Nigel : Ah…staples this time. So no money? Staples like rice, cooking oil..?
Jerri : Not yet. Yes, staples - rice 5 kg, sugar…hehe
Nigel: That’s useful. So do you think you will get some money closer to the day?
Jerri : I hope so (giggles hopefully)
Nigel: So do you think you will vote for the giver? Or unsure…?
Jerri: I will lah. Feel sorry for him, since he has already given us…..
Nigel and I went back to working on our laptops.
It seemed like the start of long cloudy days ahead.

Jerri is not alone. In fact, he is one among the large majority within our populous country where the nation’s affairs, corruption and political leaders even, are seen as distinct and separate issues from their everyday lives of making ends meet and getting food on the table.
The issues of public facilities, health and welfare access, road infrastructure and transportation appear to them as disconnected and as distant to their lives as Japan is to Africa.
"Disconnected", not in the sense that they do not avail of these facilities or are influenced by the impact of public policies, but more so in the sense of being powerless recipients of whatever has been decided for them, convinced in their inability to affect change.

In the last two elections I have consistently supported the incumbent. No regrets. During his almost decade tenure, he has build infrastructure and set up many systems for the nation no leader had ever done.
However when he intervened in the Presidential electorate process through the placement of his brother-in-law as Supreme Court judge to change the constitution and qualify his constitutionally under-aged son to become vice-president elect, the President committed a crime against the people that will forever taint his legacy.

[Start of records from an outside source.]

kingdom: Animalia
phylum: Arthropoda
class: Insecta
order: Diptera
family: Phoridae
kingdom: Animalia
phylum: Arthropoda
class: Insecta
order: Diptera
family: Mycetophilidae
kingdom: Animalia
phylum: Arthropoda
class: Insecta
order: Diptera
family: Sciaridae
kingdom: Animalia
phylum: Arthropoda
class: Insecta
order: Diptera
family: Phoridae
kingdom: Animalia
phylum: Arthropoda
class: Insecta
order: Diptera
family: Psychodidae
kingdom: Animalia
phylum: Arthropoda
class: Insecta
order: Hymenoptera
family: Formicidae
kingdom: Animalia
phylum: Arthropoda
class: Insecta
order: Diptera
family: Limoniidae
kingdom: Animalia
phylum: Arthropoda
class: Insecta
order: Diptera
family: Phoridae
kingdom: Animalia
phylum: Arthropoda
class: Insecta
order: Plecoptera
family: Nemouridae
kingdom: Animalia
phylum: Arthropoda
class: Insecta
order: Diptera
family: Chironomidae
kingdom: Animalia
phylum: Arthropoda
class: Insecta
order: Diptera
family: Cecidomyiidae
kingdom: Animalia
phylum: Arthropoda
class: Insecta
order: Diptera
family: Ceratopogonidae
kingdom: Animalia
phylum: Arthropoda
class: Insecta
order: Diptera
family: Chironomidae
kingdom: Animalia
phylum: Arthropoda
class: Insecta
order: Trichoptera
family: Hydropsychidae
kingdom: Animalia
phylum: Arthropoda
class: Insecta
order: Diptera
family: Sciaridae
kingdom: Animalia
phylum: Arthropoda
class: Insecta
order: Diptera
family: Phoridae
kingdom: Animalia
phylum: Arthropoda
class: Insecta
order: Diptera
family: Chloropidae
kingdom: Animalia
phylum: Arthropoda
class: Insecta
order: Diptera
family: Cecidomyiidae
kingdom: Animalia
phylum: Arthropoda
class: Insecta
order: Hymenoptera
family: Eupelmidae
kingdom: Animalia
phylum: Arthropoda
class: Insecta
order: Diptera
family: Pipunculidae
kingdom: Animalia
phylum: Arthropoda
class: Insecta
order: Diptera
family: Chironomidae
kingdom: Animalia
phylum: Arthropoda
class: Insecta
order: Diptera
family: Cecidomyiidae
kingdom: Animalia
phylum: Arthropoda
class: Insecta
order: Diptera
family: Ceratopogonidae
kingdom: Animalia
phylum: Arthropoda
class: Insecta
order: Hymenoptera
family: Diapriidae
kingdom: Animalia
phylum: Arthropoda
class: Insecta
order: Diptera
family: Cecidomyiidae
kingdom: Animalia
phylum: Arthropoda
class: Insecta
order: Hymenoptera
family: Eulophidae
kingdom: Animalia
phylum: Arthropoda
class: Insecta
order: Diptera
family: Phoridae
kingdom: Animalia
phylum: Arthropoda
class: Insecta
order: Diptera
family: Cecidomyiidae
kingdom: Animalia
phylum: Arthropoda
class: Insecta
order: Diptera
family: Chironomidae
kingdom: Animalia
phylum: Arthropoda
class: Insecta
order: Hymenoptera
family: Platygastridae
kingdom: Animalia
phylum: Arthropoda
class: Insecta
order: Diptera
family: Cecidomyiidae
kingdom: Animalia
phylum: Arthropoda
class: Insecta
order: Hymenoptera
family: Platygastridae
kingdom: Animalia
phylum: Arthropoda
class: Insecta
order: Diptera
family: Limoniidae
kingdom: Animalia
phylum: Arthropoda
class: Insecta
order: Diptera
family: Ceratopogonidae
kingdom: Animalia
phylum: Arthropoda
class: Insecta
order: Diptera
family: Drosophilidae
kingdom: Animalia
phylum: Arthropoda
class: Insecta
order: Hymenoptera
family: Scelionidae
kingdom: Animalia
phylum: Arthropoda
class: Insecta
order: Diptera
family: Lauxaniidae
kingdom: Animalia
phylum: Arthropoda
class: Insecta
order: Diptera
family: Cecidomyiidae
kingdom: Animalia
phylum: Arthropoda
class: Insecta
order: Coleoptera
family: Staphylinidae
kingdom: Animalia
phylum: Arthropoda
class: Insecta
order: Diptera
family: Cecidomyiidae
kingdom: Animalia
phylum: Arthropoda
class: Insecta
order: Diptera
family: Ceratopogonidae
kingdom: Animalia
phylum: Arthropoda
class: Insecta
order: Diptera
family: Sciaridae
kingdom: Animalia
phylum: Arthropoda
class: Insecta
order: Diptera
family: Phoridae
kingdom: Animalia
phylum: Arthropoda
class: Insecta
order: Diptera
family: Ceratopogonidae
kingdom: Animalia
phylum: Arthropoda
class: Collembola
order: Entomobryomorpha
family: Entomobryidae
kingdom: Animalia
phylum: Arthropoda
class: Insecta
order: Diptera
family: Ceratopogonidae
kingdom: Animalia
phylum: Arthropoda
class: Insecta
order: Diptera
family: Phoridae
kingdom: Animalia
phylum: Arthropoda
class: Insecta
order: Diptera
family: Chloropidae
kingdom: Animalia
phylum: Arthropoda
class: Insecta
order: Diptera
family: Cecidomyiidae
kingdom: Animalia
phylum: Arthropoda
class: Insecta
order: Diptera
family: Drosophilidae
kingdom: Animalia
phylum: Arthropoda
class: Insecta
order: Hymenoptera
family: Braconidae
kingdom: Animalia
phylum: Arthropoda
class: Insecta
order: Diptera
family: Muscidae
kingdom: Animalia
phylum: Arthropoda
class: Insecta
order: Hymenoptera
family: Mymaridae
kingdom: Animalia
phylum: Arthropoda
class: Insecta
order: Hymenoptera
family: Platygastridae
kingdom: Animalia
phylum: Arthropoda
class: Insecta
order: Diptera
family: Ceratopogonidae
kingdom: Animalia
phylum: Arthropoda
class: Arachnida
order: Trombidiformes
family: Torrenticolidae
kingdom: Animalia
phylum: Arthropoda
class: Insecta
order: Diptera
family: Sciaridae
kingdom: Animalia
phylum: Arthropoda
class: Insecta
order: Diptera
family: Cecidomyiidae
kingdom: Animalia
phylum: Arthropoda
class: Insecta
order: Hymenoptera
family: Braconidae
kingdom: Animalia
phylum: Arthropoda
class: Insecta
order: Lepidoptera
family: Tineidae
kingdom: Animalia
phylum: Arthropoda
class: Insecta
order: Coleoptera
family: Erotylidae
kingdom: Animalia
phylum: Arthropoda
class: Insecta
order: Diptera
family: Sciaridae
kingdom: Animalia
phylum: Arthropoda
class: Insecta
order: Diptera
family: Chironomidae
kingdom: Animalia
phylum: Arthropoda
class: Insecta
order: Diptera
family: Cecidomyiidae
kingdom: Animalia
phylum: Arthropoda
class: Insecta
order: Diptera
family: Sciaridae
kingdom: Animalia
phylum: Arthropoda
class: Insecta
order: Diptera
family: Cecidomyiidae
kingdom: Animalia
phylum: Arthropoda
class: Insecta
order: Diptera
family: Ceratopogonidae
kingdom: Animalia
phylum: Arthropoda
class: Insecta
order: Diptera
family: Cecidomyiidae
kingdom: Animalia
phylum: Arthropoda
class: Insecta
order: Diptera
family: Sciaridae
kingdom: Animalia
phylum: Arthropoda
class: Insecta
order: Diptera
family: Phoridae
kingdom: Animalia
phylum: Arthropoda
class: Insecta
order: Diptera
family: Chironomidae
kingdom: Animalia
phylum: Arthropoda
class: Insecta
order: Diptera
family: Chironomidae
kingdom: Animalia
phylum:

But much more importantly, why I could never vote for his son, was because they were intently sending the message against meritocracy (a value that the President had ironically consistently and heavily promoted when he first took office as Governor 12 years ago), and for nepotism.
They were again silently, cruely, sending a message to my cleaner, millions like him and their children, that they were powerless and that they cannot never affect change.
That was what was so distasteful.
To circumcise one’s ability to believe that we can be the masters of our own destinies. That the voice of one person matters. That, regardless of one’s background, one can develop the ability and power to affect change, and it is not exclusive to only those who have power or money.
Nay, nay I say let the words of William Ernest Henley awaken us to rise up against all maneuvers towards injustice and encourage each of us to do our part and continue to uphold what is right, just as it did for Nelson Mandela when he read that very poem within prison walls, on what should be:
I am the master of my fate. I am the captain of my soul.